In order to evaluate the performance of rotating machines or parts thereof, it is desirable to represent the vibrational characteristics in terms of magnitude and phase versus frequency, otherwise known as a power spectrum. In order to produce the power spectrum of vibration-based data, uniform time interval data must be processed to convert the time-based vibration data into frequency-based data. This process is generally effective when the rotational speed is constant; though not accurate when the rotational speed is variable.
One well-known approach for obtaining and converting time-based vibration data from a fixed speed shaft to frequency-based data is to sample the time-based vibration data synchronously with the sensing of the rotational speed of the shaft. The sampling done at a fixed shaft speed provides signals useful in obtaining magnitude and phase measurements at a once-per-revolution (1/REV) frequency. However, when the shaft speed is changing during the interval for which the vibration signal is being sampled, the magnitude and phase measurements for the sampled data will be inaccurate.
The prior art utilizes three different methods for obtaining vibration measurements for variable speed shafts, namely analog tracking filters, switched capacitor tracking filters, and digital tracking filters, each of which is used in conjunction with a tachometer, for sensing speed and generating a shaft speed signal, and a vibration sensor, for sensing acceleration, velocity or displacement.
The analog tracking filter multiplies the sense vibration signal by the fundamental, 1/REV, shaft speed signal. Sum and difference frequencies result in accordance with well-known principles. The difference frequency is extracted with a low-pass filter, the output of which is further processed to produce a voltage proportional to the vibration amplitude. The low-pass filter must have a wide bandwidth to account for measurement inaccuracies due to the variability of the speed of the shaft. Therefore, the analog tracking filter method suffers from poor noise rejection due to the use of a wider than optimal pass band.
The switched capacitor tracking filter uses discrete time sampling techniques to synthesize stable high-accuracy multi-pole filters, with the cut-off frequencies being controlled by a clock. The speed sensor signal is used to generate the switched capacitor filter clock. The output of the filter is then further processed to produce voltages proportional to vibration amplitude and phase angle. The switched capacitor tracking filter technique includes filtering delays for rejecting tachometer jitter. Moreover, when the speed sweeps dynamically, mistracking of the filter results, due to time delays in responding to the speed variations. To compensate for the poor dynamic performance, the tracking filer bandwidth is increased, resulting, as with the analog tracking filter, in less noise rejection.

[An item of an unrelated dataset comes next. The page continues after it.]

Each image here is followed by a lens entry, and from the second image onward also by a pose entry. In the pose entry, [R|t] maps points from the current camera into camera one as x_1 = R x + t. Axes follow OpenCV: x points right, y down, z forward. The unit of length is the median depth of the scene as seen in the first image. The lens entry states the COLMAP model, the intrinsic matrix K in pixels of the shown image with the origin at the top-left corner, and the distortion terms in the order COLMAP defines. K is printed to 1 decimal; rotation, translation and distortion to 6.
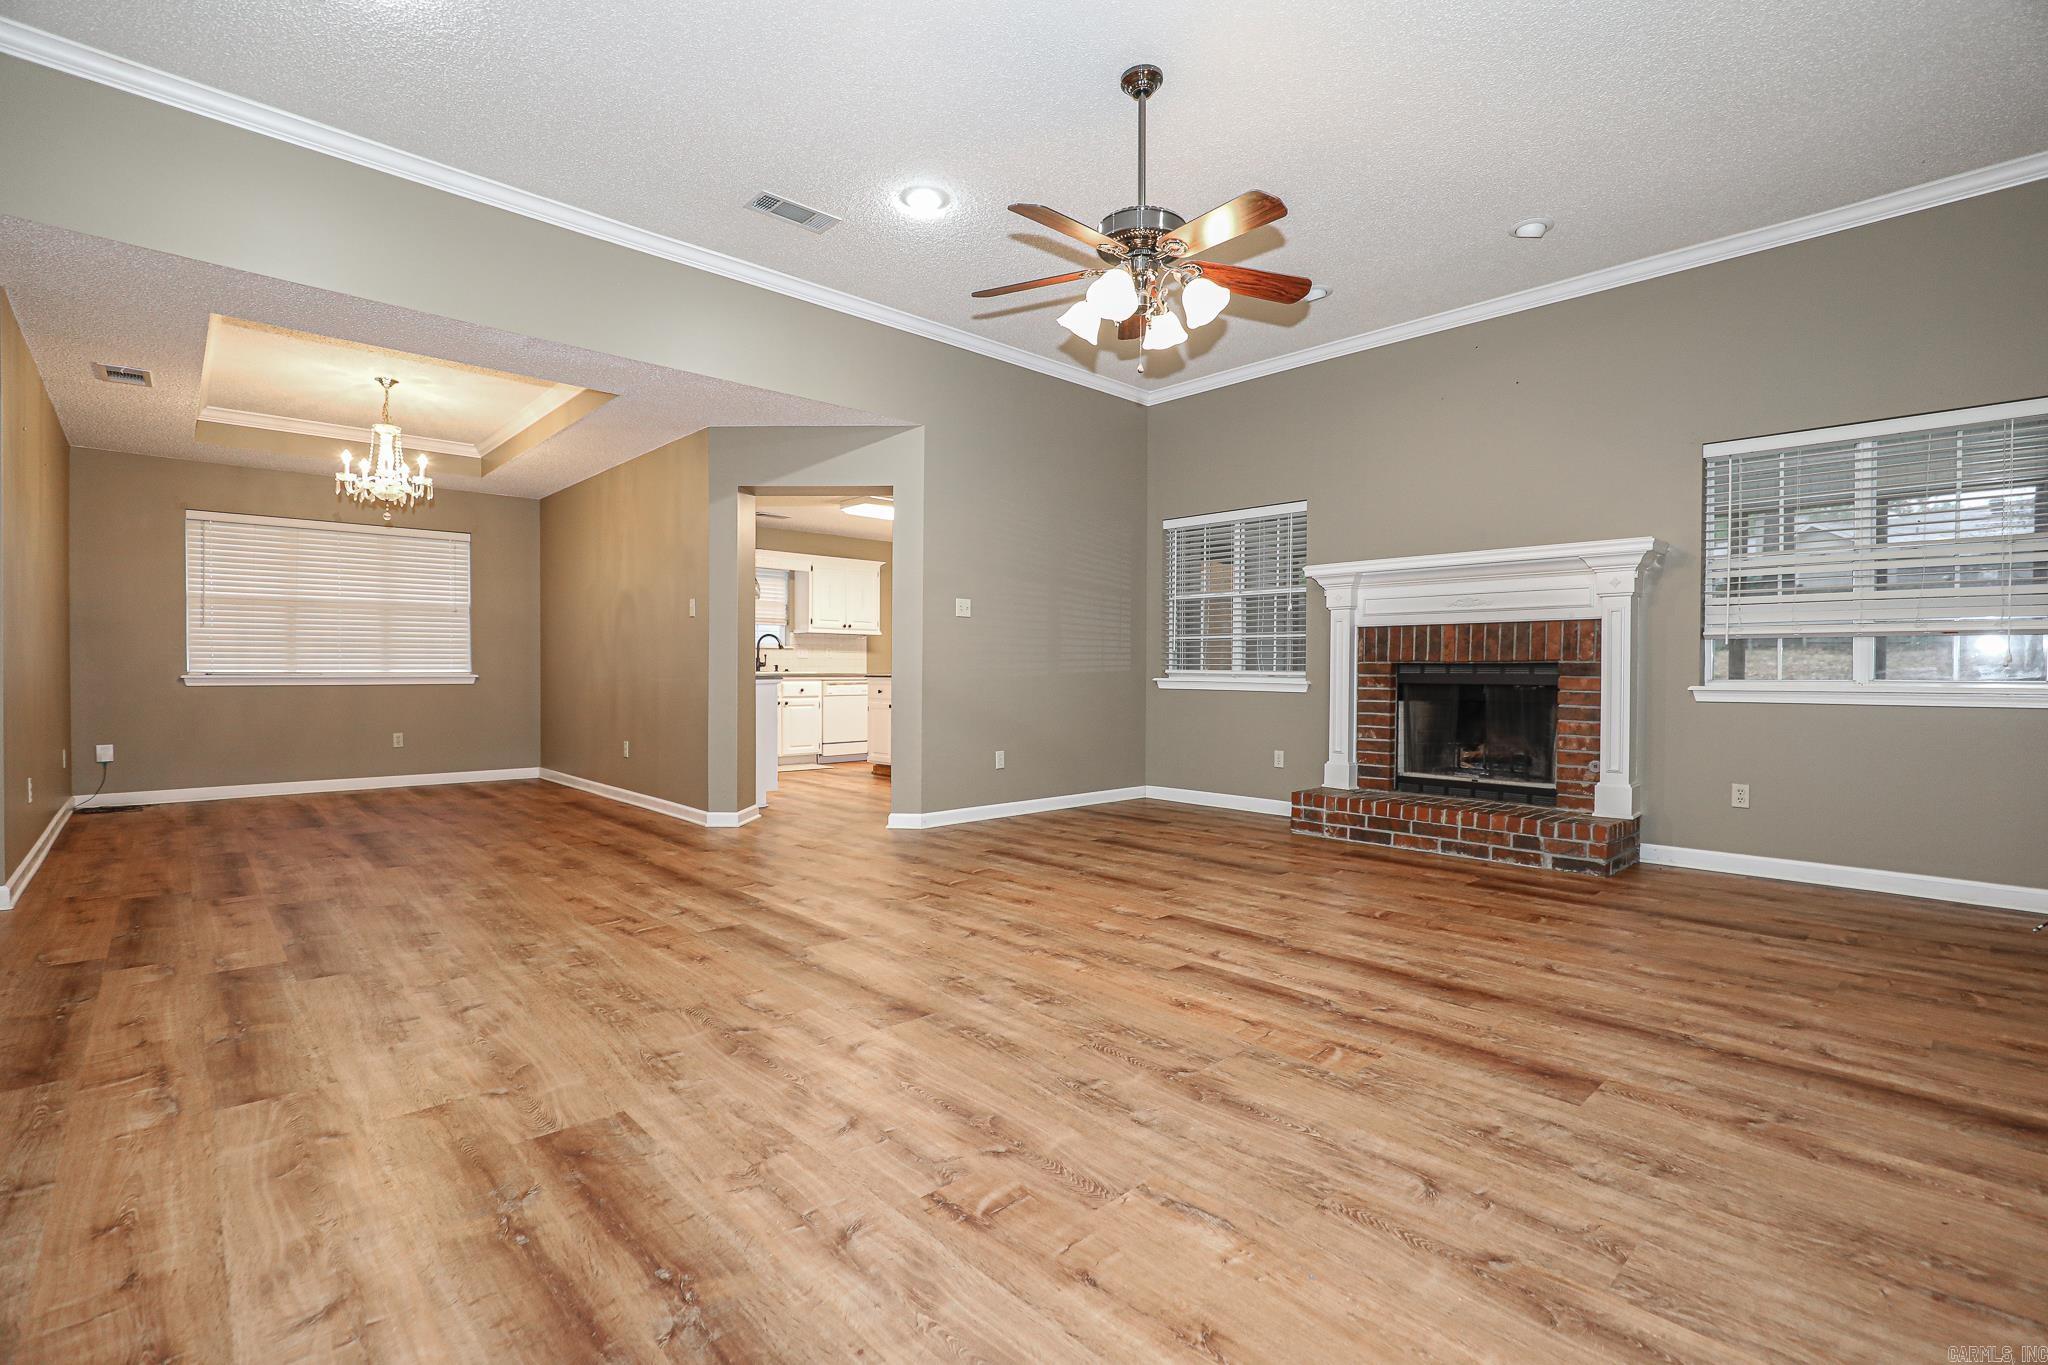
lens RADIAL K [[926.6, 0, 1024.0], [0, 926.6, 682.5], [0, 0, 1]] dist [-0.018205, -0.000026]
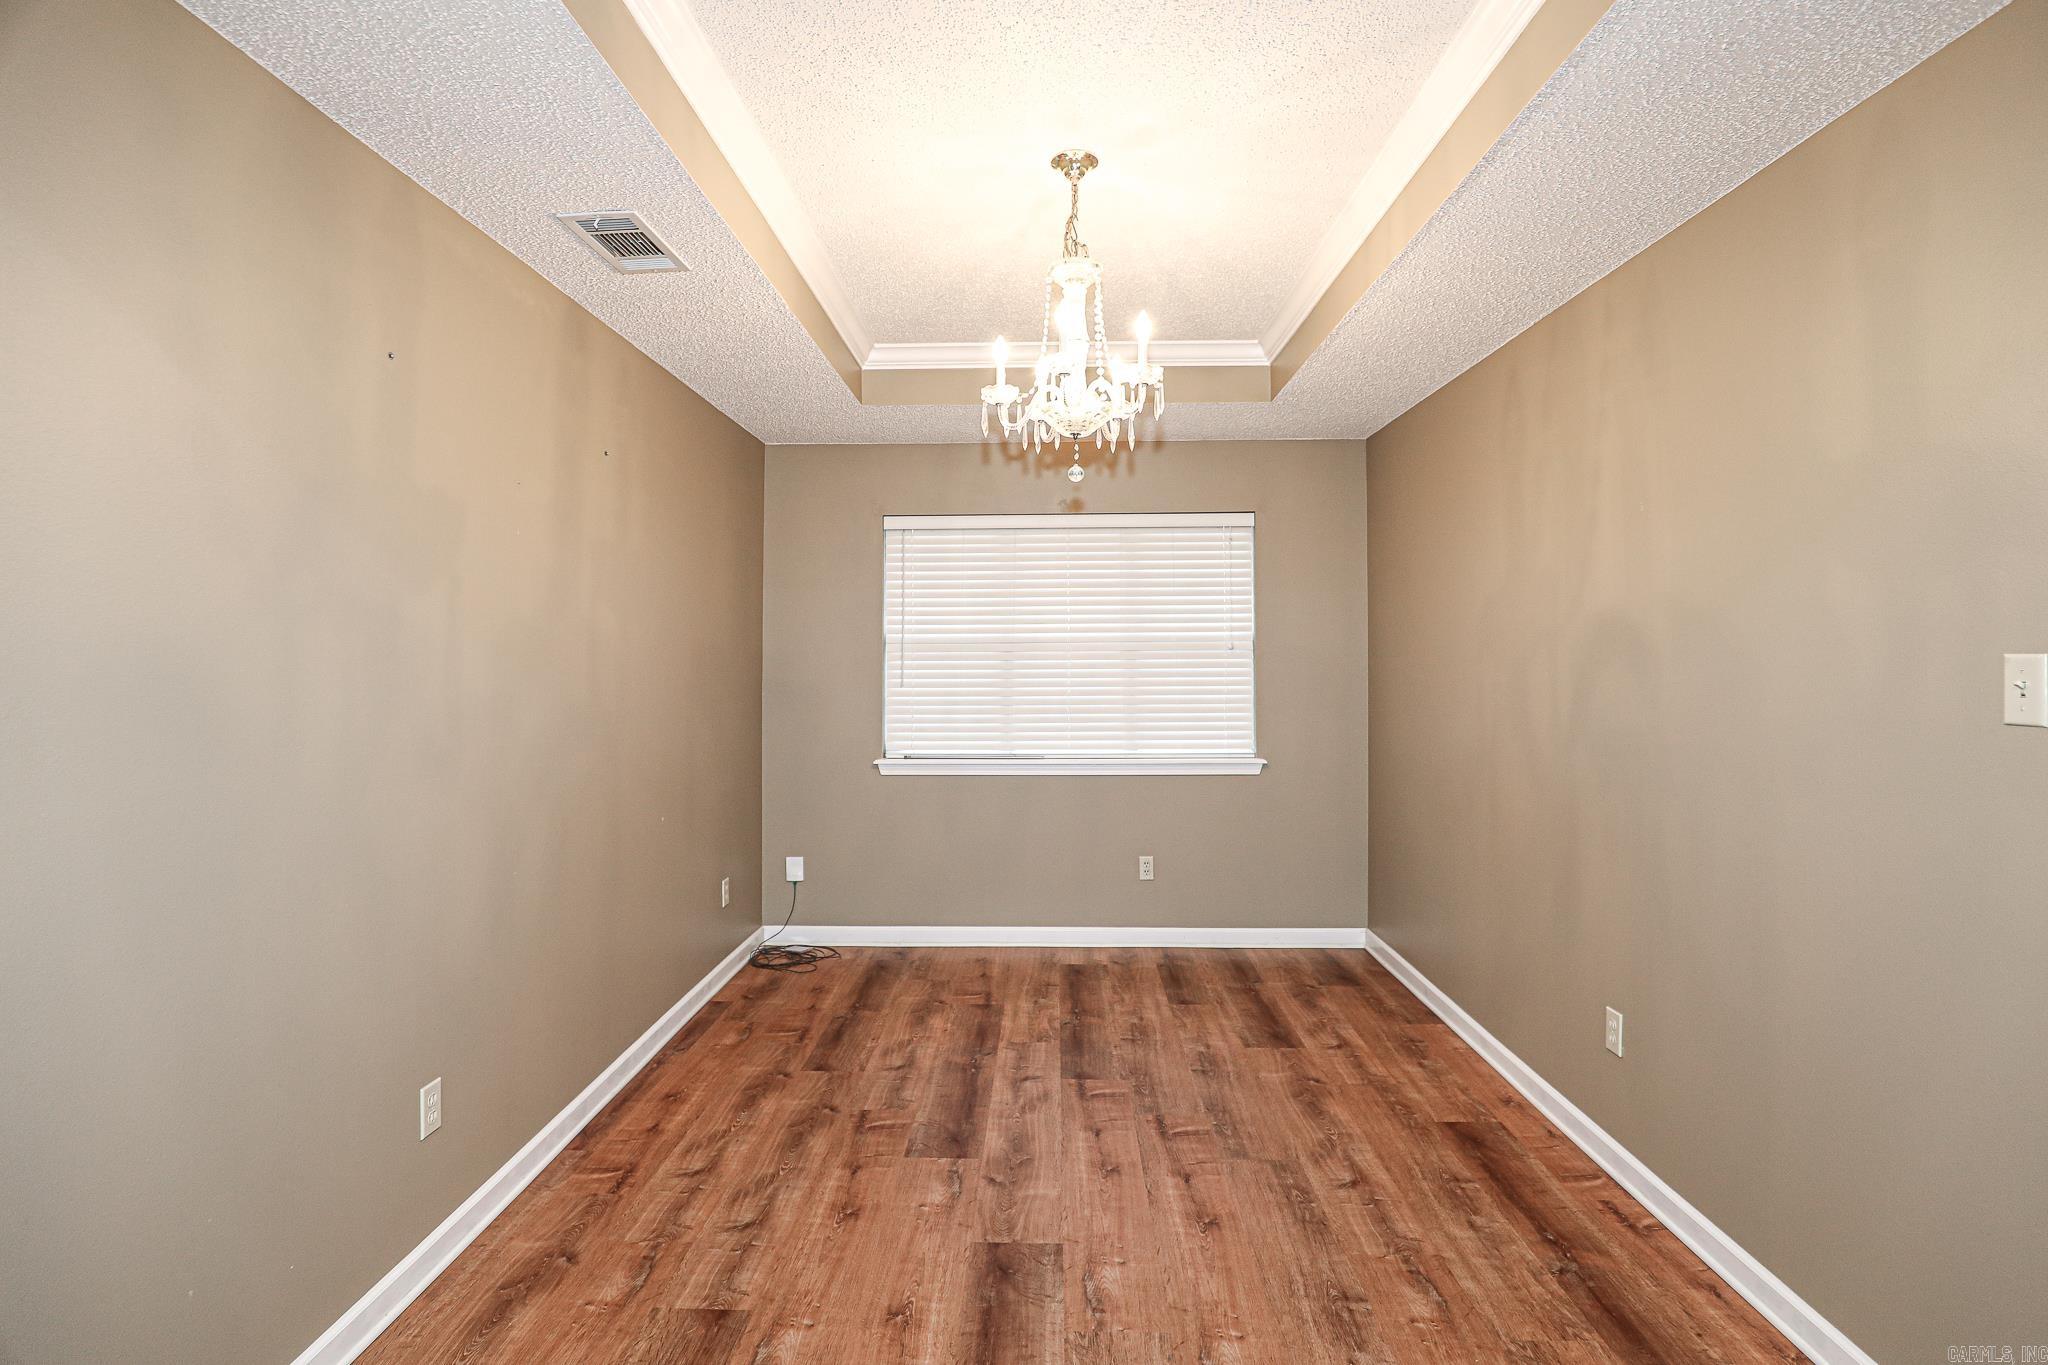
lens RADIAL K [[1051.3, 0, 1024.0], [0, 1051.3, 682.5], [0, 0, 1]] dist [-0.000958, -0.000007]
pose [[0.721286, 0.000964, -0.692636, -0.287061], [-0.001600, 0.999999, -0.000275, -0.063147], [0.692635, 0.001307, 0.721287, 0.489539]]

Finally, digital tracking filters are utilized which use digital processing techniques to implement the tracking filter through software. Digital filtering of the tachometer permits measurement by the tachometer on a 1/REV speed and removal of tachometer jitter by averaging of the tachometer frequency on a 1/REV basis. With sufficient processing capability, the cut-off frequencies of the tracking filter may be tracked to the latest speed measurement. One approach, the subject of co-pending application Ser. No. 946,913, filed simultaneously herewith, entitled "Dynamic Digital Tracking Filter" of Garcia, et al. and assigned to the present assignee, uses a Fast Fourier Transform (FFT) to estimate the vibration spectrum while associated software defines the appropriate band of frequencies based upon the speed for the measurement period. A further enhancement, order tracking, uses an integer multiple of the 1/REV sampling rate to center the 1/REV vibration signal within the tracking filter to thereby eliminate amplitude variations within the filter.

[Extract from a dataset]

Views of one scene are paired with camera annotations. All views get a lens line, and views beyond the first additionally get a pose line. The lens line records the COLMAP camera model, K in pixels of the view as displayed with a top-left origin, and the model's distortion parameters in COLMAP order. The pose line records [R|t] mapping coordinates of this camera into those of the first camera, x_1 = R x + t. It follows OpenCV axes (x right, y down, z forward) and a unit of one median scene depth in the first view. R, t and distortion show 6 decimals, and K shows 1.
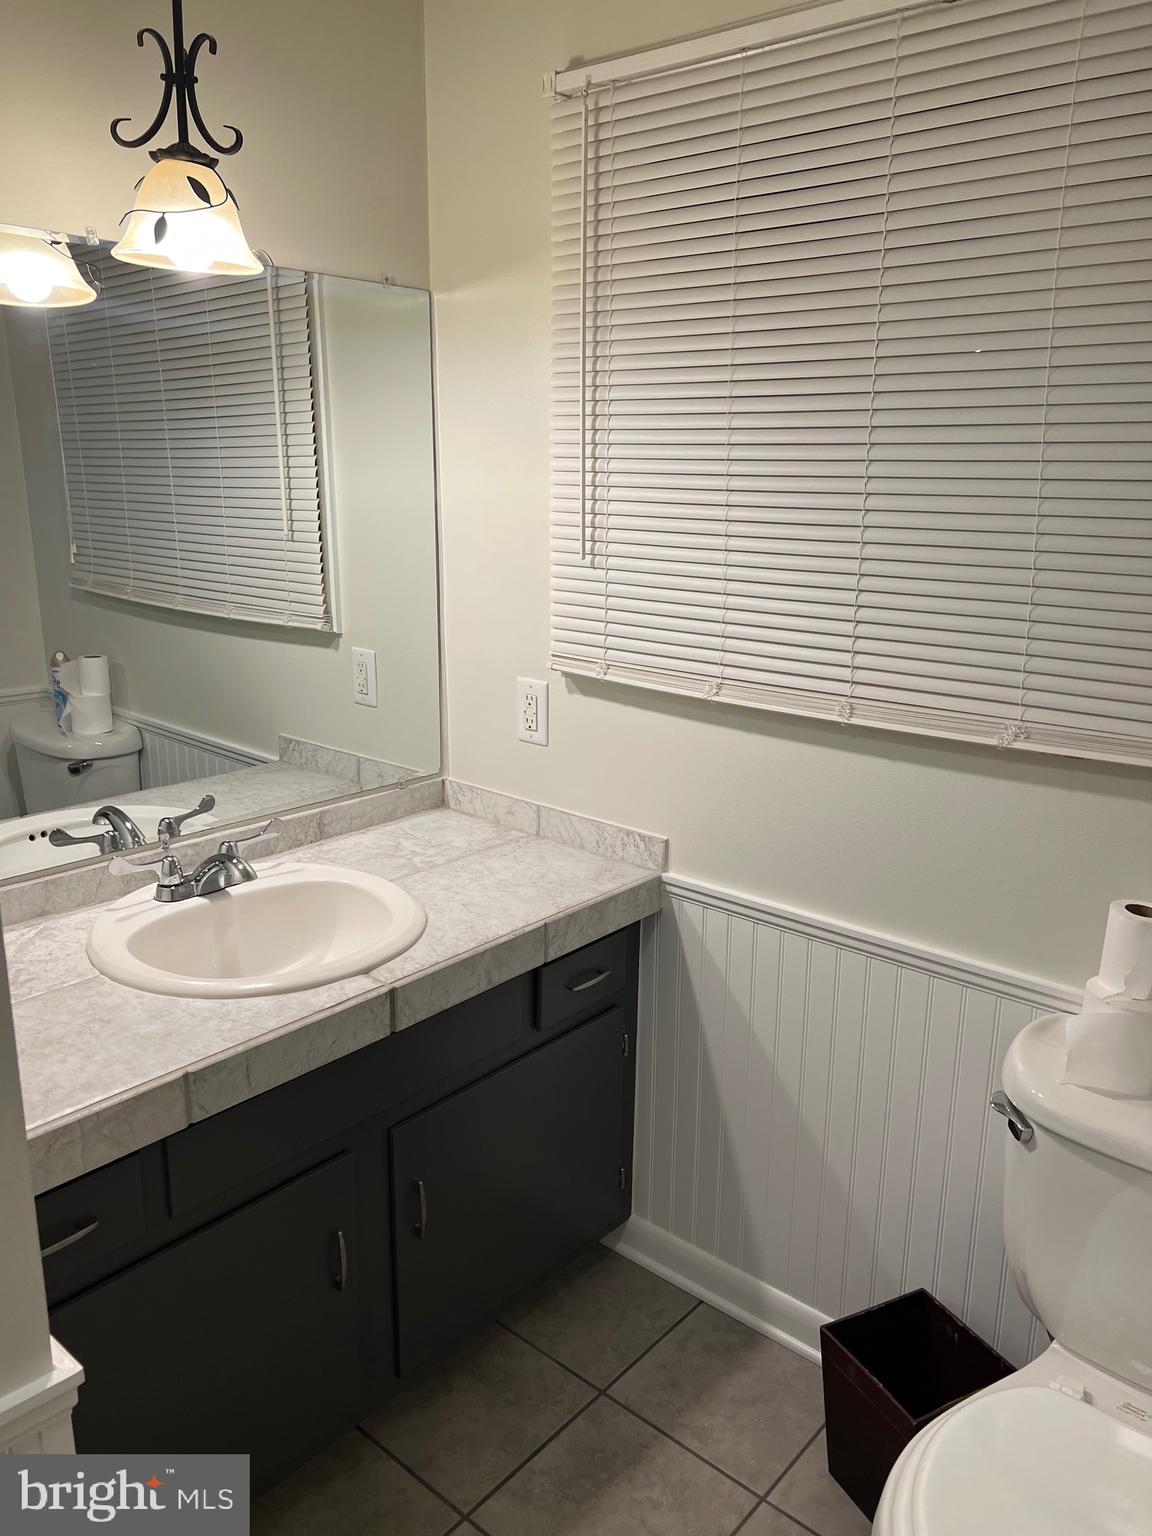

Digital tracking filters suffer from some of the same deficiencies as the two previously-discussed filters. To ensure tracking, the digital tracking filter bandwidths must be wide enough to maintain the fundamental rotor speed within the bands. Consequently, the bandwidths include energy outside of the fundamental rotor speed, thereby increasing the errors associated with unwanted vibrations. Order tracking, described above, can narrow the bandwidth, but is still susceptible to inaccuracies due to speed variations and non-synchronous tones. In all cases, the delay between measuring the speed and estimating the frequency spectrum introduces mistracking errors. Further, differences in the processing of the speed and vibration signals can introduce system errors which affect the output of the filter.
It is therefore an objective of the present invention to provide a tracking filter which overcomes the deficiencies of prior art tracking filters.

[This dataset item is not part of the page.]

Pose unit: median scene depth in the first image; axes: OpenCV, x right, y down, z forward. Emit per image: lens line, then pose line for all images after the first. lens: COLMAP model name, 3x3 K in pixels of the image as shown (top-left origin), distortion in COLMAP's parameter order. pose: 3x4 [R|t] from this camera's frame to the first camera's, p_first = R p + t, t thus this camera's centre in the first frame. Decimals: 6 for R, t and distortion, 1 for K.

It is another objective of the invention to obtain accurate measurement of the absolute magnitude and the relative phase of vibration of a rotating structure having uniform or non-uniform rotating speed.
Yet another objective of the present invention is to produce optimum absolute magnitude and relative phase of vibration measurements for a given number of rotations of the structure or for a specific time window.
A further objective of the invention is to produce optimum relative phase and absolute magnitude measurements for a given rotational speed variation.
A still further objective is to dynamically provide the minimum tracking bandwidth for the actual speed variation.
Another objective of the invention is to provide a tracking filter which eliminates the effects of delay in estimating the frequency spectrum and further eliminates the effects of noise and of system-introduced errors.
A further objective of the invention is to provide a tracking filter which eliminates the need to perform phase correction due to the position of the 1/REV frequency within the tracking band.